James Holmes, a Denver-based abstract artist, shares his story of finding his passion through an unexpected experience
Always a lover of the arts and deeply involved in the Denver arts community, serving as a trustee of the Denver Art Museum, Holmes was never an artist himself until a recent horse accident left him with plenty of time to pick up a new talent.
In February of 2018, James was injured when the horse he had been riding kneed him in the back of the head. He drove himself to the hospital and learned that his neck was broken and he was at high risk of paralysis. He decided to have emergency spinal fusion surgery. After a few days in the hospital and 12 weeks of recovery time at home ahead of him, James found himself needing something to do while he was healing.
Both his wife and mother encouraged him to try painting, so he did. Before he knew it he had created 30 or so paintings. His spontaneous style of painting led to abstract works with vibrant colors and textures, all with stories to tell.
“It has all been about abstraction. I had no interest in painting horses or landscapes, or anything else,” says James. He goes on to say, his “motive for painting was healing.” And through his desire to heal, the flow of creating abstract paintings began. Through his process of painting, “from the inside out,” as James describes it, he healed, both physically and mentally.

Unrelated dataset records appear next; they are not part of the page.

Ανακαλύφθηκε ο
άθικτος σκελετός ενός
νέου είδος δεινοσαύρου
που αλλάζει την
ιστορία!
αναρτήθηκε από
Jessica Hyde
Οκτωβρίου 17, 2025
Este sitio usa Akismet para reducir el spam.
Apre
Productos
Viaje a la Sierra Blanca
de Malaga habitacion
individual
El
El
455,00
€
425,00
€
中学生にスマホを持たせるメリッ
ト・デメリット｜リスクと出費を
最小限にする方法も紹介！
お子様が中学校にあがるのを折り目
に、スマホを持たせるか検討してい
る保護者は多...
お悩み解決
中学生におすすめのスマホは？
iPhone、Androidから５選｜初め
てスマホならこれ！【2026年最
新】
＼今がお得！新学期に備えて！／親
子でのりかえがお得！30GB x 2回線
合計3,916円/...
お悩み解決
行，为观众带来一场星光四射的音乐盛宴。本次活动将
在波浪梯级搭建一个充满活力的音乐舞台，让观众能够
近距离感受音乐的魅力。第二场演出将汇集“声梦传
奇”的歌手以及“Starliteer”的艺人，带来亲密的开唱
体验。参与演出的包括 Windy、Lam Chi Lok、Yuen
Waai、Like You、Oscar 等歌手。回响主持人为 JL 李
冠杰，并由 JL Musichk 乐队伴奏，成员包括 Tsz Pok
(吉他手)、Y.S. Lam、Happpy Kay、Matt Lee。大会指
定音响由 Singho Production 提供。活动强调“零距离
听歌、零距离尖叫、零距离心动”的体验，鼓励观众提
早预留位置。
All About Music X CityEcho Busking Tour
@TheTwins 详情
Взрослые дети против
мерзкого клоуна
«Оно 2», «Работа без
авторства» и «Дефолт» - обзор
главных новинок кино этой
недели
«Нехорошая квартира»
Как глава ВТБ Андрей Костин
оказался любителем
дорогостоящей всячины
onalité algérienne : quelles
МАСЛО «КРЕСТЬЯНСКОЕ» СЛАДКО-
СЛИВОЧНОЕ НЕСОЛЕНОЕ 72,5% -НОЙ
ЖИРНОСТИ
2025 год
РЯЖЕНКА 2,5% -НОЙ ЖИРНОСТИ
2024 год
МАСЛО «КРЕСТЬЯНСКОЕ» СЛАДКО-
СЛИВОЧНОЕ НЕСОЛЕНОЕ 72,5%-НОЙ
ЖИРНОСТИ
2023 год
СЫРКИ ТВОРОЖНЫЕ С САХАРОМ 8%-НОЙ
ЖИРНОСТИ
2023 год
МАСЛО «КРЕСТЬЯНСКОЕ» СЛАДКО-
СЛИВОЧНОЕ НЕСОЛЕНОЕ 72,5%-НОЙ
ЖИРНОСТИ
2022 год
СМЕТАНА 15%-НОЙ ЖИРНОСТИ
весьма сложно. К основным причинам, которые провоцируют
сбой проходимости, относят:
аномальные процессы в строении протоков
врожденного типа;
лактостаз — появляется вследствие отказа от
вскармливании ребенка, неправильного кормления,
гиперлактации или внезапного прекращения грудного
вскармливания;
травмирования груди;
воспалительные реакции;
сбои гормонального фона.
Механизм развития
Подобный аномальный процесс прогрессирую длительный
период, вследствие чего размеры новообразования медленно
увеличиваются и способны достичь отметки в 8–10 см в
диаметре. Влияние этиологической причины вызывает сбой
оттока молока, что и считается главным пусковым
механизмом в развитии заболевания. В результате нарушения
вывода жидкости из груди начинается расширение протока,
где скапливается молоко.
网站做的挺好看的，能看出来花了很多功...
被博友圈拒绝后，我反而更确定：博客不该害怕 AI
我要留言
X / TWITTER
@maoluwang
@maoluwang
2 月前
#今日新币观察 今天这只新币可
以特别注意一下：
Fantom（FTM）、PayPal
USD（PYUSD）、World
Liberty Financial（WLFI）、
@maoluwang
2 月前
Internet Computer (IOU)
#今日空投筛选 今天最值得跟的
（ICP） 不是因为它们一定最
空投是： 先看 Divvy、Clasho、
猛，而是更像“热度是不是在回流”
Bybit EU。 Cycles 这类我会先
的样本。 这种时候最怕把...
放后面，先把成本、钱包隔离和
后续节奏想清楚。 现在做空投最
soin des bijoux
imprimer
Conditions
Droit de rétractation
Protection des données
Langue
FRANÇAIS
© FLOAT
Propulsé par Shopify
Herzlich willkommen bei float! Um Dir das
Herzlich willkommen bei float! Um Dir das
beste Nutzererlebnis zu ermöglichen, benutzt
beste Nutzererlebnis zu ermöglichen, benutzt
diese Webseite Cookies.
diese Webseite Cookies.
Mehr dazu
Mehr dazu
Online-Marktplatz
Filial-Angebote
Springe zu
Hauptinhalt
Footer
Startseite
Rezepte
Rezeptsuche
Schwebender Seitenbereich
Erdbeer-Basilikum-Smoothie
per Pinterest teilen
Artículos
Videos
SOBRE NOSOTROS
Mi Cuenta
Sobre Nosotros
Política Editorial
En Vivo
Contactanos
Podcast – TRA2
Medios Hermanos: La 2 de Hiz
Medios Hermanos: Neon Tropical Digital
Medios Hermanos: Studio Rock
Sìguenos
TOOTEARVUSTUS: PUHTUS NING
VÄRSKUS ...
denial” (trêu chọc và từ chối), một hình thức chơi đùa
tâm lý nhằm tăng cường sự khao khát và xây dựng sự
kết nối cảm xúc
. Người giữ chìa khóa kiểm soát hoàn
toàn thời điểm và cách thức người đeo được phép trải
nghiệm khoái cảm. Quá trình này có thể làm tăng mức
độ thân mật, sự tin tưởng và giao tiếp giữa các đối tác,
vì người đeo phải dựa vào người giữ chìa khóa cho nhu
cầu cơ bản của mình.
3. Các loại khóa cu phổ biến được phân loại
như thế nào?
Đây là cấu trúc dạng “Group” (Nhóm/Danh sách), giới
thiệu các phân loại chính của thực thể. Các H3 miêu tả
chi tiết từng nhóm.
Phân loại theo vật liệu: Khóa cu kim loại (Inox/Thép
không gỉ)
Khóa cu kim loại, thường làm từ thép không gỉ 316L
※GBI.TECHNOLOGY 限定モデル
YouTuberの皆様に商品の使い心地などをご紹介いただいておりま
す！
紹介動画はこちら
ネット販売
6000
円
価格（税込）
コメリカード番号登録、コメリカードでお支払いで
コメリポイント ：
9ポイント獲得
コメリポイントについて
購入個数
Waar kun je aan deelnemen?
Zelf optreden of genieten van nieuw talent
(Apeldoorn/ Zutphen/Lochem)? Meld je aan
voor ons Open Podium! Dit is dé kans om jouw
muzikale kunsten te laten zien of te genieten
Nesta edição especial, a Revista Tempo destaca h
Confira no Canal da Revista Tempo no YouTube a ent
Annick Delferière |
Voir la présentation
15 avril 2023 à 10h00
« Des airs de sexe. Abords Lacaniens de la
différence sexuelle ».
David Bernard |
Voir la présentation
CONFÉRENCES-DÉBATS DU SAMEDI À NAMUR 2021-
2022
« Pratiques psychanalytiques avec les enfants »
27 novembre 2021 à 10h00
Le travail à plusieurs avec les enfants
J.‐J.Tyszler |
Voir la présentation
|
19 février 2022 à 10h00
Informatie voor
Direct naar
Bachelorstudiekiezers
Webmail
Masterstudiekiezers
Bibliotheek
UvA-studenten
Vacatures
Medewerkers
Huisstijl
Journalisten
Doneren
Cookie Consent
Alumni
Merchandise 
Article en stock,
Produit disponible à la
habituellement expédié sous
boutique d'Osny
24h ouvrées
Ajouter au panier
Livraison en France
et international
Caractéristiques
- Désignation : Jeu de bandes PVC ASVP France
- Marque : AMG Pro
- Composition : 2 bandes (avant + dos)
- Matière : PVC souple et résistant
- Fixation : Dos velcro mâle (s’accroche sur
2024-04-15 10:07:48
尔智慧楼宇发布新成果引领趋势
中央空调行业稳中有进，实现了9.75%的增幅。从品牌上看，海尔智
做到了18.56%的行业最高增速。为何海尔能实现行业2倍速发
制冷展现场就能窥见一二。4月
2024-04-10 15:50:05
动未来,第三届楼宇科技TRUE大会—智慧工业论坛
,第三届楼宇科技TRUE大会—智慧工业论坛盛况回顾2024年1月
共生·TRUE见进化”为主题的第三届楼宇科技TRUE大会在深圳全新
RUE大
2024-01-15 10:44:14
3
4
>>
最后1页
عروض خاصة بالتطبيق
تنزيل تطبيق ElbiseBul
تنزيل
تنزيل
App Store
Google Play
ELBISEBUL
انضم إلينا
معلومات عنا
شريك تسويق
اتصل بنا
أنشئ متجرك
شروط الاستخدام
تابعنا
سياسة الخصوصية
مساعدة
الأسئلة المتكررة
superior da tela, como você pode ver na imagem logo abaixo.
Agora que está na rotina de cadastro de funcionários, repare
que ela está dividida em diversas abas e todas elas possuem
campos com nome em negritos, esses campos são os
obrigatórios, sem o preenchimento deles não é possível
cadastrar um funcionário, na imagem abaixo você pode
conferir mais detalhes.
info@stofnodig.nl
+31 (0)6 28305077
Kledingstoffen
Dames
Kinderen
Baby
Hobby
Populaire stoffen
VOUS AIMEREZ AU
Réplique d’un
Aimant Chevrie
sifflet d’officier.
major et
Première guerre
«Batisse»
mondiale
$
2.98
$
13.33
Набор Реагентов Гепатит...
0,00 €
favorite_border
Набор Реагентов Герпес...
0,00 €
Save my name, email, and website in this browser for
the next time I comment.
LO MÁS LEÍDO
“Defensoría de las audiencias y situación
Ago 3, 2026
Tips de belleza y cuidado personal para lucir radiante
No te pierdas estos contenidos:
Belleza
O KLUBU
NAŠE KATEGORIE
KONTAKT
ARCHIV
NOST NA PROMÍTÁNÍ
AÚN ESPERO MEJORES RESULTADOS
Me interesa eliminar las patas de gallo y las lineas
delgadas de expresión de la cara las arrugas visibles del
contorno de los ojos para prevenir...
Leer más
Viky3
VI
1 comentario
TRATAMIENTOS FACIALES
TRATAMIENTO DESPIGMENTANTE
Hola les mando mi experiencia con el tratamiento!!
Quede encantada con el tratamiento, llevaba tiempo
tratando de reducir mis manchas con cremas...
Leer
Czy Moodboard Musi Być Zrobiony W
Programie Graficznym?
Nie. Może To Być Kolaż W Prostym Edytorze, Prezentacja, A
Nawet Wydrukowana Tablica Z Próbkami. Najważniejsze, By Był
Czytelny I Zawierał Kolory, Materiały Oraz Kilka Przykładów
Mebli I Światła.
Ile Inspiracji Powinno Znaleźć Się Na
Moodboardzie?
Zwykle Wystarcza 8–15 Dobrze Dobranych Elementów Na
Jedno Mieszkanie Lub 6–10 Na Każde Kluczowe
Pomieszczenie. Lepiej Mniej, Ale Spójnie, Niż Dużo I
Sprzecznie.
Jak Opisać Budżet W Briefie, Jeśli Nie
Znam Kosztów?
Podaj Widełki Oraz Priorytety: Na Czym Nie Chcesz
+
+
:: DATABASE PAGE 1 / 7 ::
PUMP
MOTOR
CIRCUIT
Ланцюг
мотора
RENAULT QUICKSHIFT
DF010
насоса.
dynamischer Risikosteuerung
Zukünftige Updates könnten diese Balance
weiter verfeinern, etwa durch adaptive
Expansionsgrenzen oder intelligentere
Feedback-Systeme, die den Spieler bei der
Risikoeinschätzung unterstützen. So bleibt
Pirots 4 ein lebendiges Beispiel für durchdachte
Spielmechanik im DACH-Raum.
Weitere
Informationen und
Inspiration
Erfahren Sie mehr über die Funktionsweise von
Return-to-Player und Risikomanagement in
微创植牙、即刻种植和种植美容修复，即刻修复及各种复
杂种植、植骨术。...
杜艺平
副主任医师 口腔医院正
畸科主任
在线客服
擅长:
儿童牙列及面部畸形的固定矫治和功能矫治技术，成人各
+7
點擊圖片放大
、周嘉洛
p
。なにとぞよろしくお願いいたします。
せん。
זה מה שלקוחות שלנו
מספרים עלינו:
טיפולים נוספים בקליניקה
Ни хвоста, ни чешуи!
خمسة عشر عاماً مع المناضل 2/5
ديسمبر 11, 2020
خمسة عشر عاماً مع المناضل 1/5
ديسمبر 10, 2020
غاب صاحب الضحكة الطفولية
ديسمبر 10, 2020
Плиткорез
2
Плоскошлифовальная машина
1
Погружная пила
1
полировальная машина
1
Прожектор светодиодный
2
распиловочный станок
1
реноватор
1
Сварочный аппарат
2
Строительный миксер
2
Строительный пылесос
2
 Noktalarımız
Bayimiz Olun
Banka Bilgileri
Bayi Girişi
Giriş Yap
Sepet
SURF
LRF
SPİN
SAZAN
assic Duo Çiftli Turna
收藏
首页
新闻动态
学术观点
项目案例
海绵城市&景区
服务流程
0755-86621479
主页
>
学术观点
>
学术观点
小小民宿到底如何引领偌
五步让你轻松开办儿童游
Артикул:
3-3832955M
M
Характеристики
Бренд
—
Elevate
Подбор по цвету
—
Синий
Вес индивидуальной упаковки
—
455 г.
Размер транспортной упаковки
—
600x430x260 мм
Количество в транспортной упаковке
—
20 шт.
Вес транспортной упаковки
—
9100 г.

Fast forward a few years and James now operates his own gallery, selling his pieces as well as commissioned works, such as the four-panel piece at the Northridge Recreation Center in Highlands Ranch he created in remembrance of the STEM school shooting.
His painting practice includes a combination of color and texture as a visual language. With the goal of his paintings connecting with people on a deeper level. His passion grew quickly, he created nearly 50 paintings that first year.
Others began to take notice, including a local photographer who was relentless in getting him to showcase his work at a local art show at the Deep Space Gallery in Parker. After his exhibition there he sold a few pieces and won an award, which helped to solidify as well as validate his role as an artist.
James is a thoughtful and emotional being who lets his feelings guide him through what he paints. Whatever emotions he has while painting, guide him to what will show up on the canvas. He wants to create art that makes one feel and invites the viewer along in the journey with him.